_Exercise description_: The expected output is an exact copy of each line from the line with "left hip: (71, 337, 10)" through the end of the data below, with no pictures in it.

###

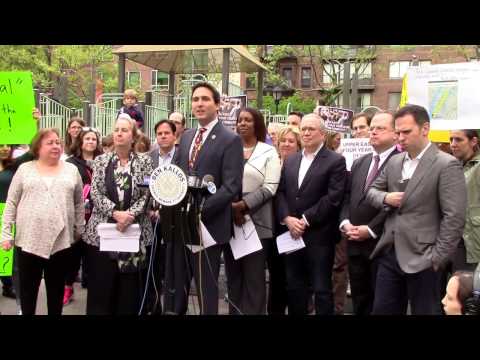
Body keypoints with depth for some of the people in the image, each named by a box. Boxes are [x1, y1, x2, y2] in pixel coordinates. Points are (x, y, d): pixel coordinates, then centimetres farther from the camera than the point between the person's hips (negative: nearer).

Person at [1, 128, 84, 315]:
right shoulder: (24, 169, 3)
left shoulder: (72, 170, 6)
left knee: (56, 287, 12)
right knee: (28, 288, 9)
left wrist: (79, 230, 8)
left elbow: (79, 204, 10)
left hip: (61, 241, 1)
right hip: (28, 240, 0)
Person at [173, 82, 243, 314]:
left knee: (206, 287, 7)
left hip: (208, 224, -6)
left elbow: (231, 187, -15)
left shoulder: (230, 140, -8)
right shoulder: (186, 136, 14)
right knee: (175, 284, 14)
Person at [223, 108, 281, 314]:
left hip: (256, 223, -3)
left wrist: (242, 205, -17)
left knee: (254, 278, 0)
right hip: (229, 222, 3)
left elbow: (269, 188, -8)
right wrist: (231, 208, -11)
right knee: (233, 276, 10)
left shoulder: (268, 152, 2)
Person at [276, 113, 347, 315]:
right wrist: (287, 219, -8)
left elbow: (333, 198, -14)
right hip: (293, 233, 5)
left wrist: (305, 220, -15)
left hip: (319, 235, -5)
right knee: (294, 287, 14)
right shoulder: (290, 161, 14)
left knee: (321, 289, 3)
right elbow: (280, 192, 8)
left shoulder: (336, 161, -5)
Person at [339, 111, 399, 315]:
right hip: (355, 243, 7)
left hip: (382, 244, -6)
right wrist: (345, 222, -3)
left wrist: (371, 229, -17)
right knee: (359, 301, 16)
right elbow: (347, 197, 13)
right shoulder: (359, 163, 16)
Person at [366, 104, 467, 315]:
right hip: (389, 254, 6)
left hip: (422, 259, -6)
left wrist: (437, 258, -15)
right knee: (382, 311, 12)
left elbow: (454, 218, -14)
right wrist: (385, 198, -5)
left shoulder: (446, 165, -11)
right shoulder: (394, 161, 9)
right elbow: (371, 191, 18)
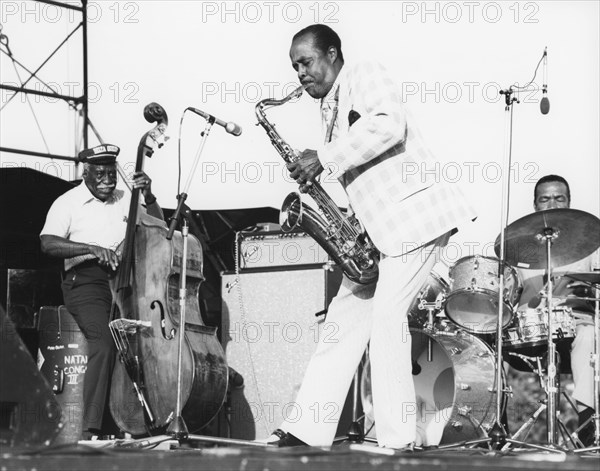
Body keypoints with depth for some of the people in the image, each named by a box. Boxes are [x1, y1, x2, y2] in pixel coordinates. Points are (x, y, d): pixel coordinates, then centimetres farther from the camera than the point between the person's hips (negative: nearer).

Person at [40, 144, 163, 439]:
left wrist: (148, 198, -1)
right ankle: (92, 429, -28)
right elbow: (48, 243, -9)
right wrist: (93, 249, -18)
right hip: (86, 284, -5)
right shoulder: (68, 203, 5)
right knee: (104, 342, -27)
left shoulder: (125, 201, 19)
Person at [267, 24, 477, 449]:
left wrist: (326, 159, -22)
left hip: (413, 215, -10)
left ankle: (398, 442, -12)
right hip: (372, 227, 10)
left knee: (387, 316, -15)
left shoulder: (365, 77, -3)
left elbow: (389, 125, -24)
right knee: (346, 315, 5)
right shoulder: (332, 109, 22)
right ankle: (308, 430, 5)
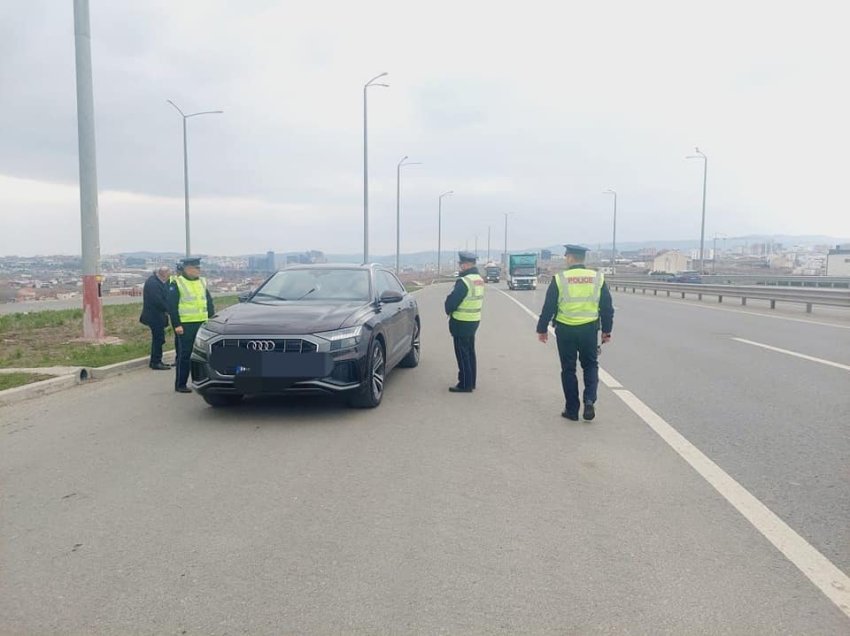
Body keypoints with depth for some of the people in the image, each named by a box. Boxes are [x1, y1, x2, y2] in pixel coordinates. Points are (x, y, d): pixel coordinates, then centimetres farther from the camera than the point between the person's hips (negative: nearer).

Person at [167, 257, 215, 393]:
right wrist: (176, 324, -13)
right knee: (184, 355, -2)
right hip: (185, 325, -6)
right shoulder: (176, 283, -4)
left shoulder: (202, 282, 15)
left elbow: (209, 303, 19)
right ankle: (180, 385, 6)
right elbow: (172, 306, -7)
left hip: (202, 324, 6)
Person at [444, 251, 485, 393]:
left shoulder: (464, 281, -21)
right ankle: (471, 382, 25)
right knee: (470, 353, 17)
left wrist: (449, 311, 2)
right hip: (474, 320, 9)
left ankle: (465, 385, 4)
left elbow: (452, 301, -20)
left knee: (462, 354, -1)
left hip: (462, 322, -9)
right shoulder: (479, 279, 9)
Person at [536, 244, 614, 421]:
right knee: (590, 365, 18)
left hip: (565, 330, -1)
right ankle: (590, 400, -2)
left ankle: (572, 410, 14)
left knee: (568, 369, 9)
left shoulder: (559, 279, -6)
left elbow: (548, 307, -4)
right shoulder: (598, 278, 1)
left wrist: (542, 329, 7)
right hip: (589, 330, 2)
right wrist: (607, 330, 15)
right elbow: (607, 308, 5)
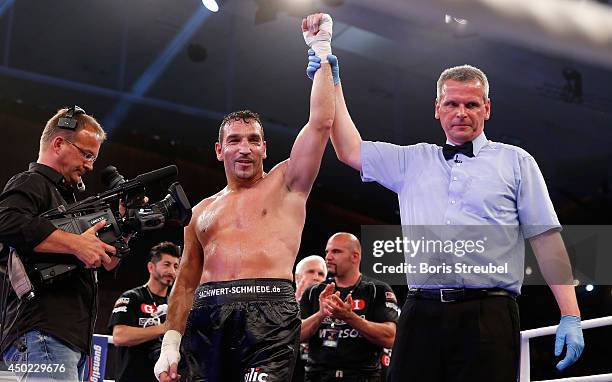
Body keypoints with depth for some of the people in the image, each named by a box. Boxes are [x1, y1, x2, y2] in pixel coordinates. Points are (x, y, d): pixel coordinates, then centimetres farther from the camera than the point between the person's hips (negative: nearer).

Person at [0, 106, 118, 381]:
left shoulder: (62, 194, 27)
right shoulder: (31, 183, 0)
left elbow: (103, 264, 28)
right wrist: (76, 244, -21)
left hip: (71, 337, 10)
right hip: (43, 335, -10)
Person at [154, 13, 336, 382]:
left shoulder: (286, 184, 13)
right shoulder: (203, 211, 23)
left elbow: (321, 122, 3)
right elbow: (187, 281, 22)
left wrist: (322, 49, 6)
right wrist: (171, 342, 11)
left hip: (269, 313, -4)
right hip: (208, 315, 4)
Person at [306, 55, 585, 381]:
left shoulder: (515, 161, 11)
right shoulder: (412, 160, 20)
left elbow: (546, 239, 6)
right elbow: (350, 151, 19)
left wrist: (570, 316, -2)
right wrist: (332, 84, 17)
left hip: (488, 318, -2)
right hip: (421, 315, 3)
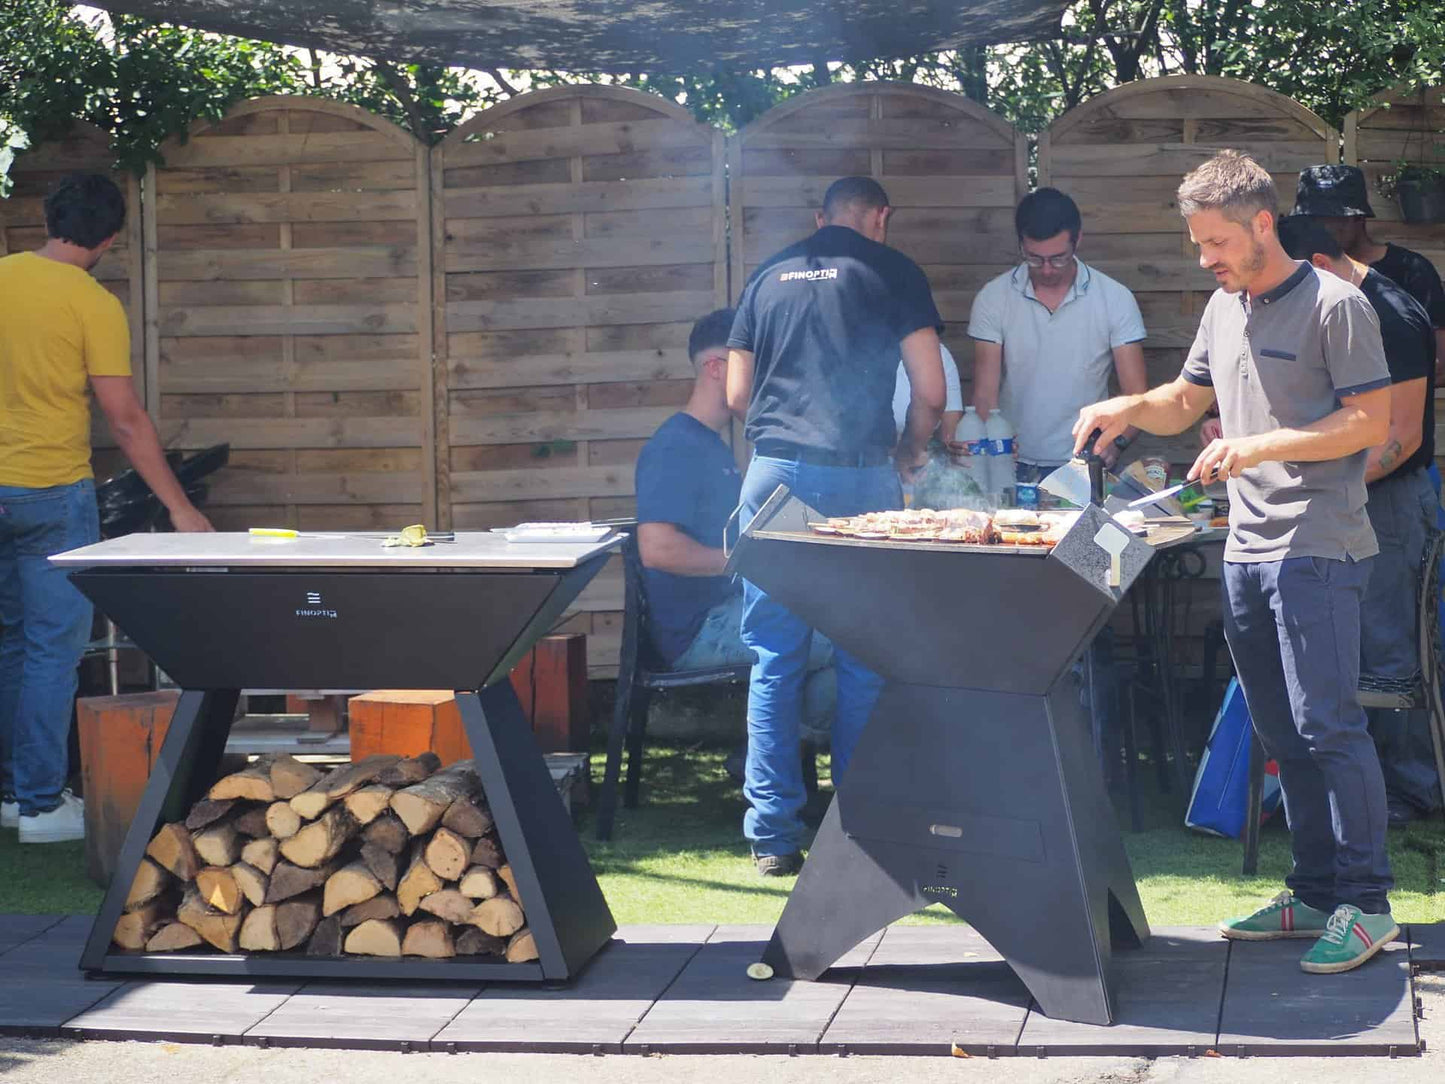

###

_Result_:
left hip: (71, 337, 10)
right hip: (43, 335, -10)
Person at [154, 13, 336, 382]:
left shoulder: (286, 184, 13)
right shoulder: (203, 211, 23)
left elbow: (321, 122, 3)
right elbow: (187, 281, 22)
left wrist: (322, 49, 6)
right wrist: (171, 342, 11)
left hip: (269, 313, -4)
right hip: (208, 315, 4)
Person at [306, 55, 585, 381]:
left shoulder: (515, 161, 11)
right shoulder: (412, 160, 20)
left elbow: (546, 239, 6)
right elbow: (350, 151, 19)
left wrist: (570, 316, -2)
right wrist: (332, 84, 17)
left hip: (488, 318, -2)
right hip: (421, 315, 3)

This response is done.